Teks yang Ditampilkan
********

Ketua DPD LSM Forum Akuntabilitas dan Transparansi Kubar, Hertin Armansyah menambahkan, ada indikasi ketidakterbukaan perusahaan terhadap masyarakat terkait Plasma. Nilai yang dibayarkan kepada pemilik lahan, mestinya dihitung dari nilai panen setiap hektare lahan. “Ternyata kesepakatan dirubah tanpa melibatkan pemilik lahan dengan kompensasi Rp50 ribu perhektare itu. Pembagian hasil atau kemitraan tadi hanya tinggal cerita,” katanya.

Kecewa, perwakilan Petani Plasma sekaligus pemilik lahan yang dikelola Fangiono Grup, menyiapkan langkah hukum adat dan hukum formal. SONNY LEE HUTAGALUNG/KABARKUBAR.COM

Diungkapkan Hertin, CAK mendapat Izin Lokasi dari Bupati Kutai Barat dengan Nomor:525.26/K.565.b/2010, tertanggal 14 Juni 2010, terletak di Kecamatan Damai Kabupaten Kutai Barat. Kemudian mengantongi Izin Usaha Perkebunan dari Bupati Kutai Barat dengan Nomor:525.26/K.939.b/2010 tertanggal 22 November 2010 untuk luas areal netto 16.001,07 hektare.

********

Deskripsi Tugas
Dalam teks tentang lahan plasma di atas, berapa kompensasi per hektare yang disebut dalam kesepakatan yang diubah tanpa melibatkan pemilik lahan?

********

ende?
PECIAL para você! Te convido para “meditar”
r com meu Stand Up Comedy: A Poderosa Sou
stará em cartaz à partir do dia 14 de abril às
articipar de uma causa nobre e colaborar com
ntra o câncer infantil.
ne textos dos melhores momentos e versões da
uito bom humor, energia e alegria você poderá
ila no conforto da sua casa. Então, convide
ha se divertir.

********

Hasil Tugas
Rp50 ribu per hektare.